[Chart comprehension data]

════════

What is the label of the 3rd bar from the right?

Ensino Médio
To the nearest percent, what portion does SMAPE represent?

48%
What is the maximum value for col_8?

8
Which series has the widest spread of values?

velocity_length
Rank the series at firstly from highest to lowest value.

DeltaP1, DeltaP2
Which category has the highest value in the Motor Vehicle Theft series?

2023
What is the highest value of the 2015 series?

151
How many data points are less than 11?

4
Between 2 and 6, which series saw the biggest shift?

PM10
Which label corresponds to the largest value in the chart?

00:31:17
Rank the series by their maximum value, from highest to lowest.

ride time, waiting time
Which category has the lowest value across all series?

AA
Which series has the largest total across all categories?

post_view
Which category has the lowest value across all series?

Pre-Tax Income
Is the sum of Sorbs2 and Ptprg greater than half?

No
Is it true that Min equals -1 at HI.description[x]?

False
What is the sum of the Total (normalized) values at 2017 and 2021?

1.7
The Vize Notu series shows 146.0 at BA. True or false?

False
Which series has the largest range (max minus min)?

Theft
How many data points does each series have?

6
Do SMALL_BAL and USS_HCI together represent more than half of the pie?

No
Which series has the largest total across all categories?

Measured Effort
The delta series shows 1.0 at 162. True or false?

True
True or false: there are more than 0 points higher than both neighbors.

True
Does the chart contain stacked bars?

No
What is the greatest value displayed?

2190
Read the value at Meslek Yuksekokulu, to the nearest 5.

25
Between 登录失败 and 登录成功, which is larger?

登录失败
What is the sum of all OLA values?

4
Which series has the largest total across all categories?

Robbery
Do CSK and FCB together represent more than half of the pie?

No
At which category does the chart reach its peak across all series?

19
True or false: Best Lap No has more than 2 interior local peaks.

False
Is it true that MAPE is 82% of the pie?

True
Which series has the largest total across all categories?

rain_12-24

════════

- EXERCISE OBJECTIVE -
Please render every nonblank line of the material above as a Markdown table with two columns: Row, holding a running number, and Text, holding the line itself.

- RESPONSE TO THE TASK -
| Row | Text |
|---|---|
| 1 | What is the label of the 3rd bar from the right? |
| 2 | Ensino Médio |
| 3 | To the nearest percent, what portion does SMAPE represent? |
| 4 | 48% |
| 5 | What is the maximum value for col_8? |
| 6 | 8 |
| 7 | Which series has the widest spread of values? |
| 8 | velocity_length |
| 9 | Rank the series at firstly from highest to lowest value. |
| 10 | DeltaP1, DeltaP2 |
| 11 | Which category has the highest value in the Motor Vehicle Theft series? |
| 12 | 2023 |
| 13 | What is the highest value of the 2015 series? |
| 14 | 151 |
| 15 | How many data points are less than 11? |
| 16 | 4 |
| 17 | Between 2 and 6, which series saw the biggest shift? |
| 18 | PM10 |
| 19 | Which label corresponds to the largest value in the chart? |
| 20 | 00:31:17 |
| 21 | Rank the series by their maximum value, from highest to lowest. |
| 22 | ride time, waiting time |
| 23 | Which category has the lowest value across all series? |
| 24 | AA |
| 25 | Which series has the largest total across all categories? |
| 26 | post_view |
| 27 | Which category has the lowest value across all series? |
| 28 | Pre-Tax Income |
| 29 | Is the sum of Sorbs2 and Ptprg greater than half? |
| 30 | No |
| 31 | Is it true that Min equals -1 at HI.description[x]? |
| 32 | False |
| 33 | What is the sum of the Total (normalized) values at 2017 and 2021? |
| 34 | 1.7 |
| 35 | The Vize Notu series shows 146.0 at BA. True or false? |
| 36 | False |
| 37 | Which series has the largest range (max minus min)? |
| 38 | Theft |
| 39 | How many data points does each series have? |
| 40 | 6 |
| 41 | Do SMALL_BAL and USS_HCI together represent more than half of the pie? |
| 42 | No |
| 43 | Which series has the largest total across all categories? |
| 44 | Measured Effort |
| 45 | The delta series shows 1.0 at 162. True or false? |
| 46 | True |
| 47 | True or false: there are more than 0 points higher than both neighbors. |
| 48 | True |
| 49 | Does the chart contain stacked bars? |
| 50 | No |
| 51 | What is the greatest value displayed? |
| 52 | 2190 |
| 53 | Read the value at Meslek Yuksekokulu, to the nearest 5. |
| 54 | 25 |
| 55 | Between 登录失败 and 登录成功, which is larger? |
| 56 | 登录失败 |
| 57 | What is the sum of all OLA values? |
| 58 | 4 |
| 59 | Which series has the largest total across all categories? |
| 60 | Robbery |
| 61 | Do CSK and FCB together represent more than half of the pie? |
| 62 | No |
| 63 | At which category does the chart reach its peak across all series? |
| 64 | 19 |
| 65 | True or false: Best Lap No has more than 2 interior local peaks. |
| 66 | False |
| 67 | Is it true that MAPE is 82% of the pie? |
| 68 | True |
| 69 | Which series has the largest total across all categories? |
| 70 | rain_12-24 |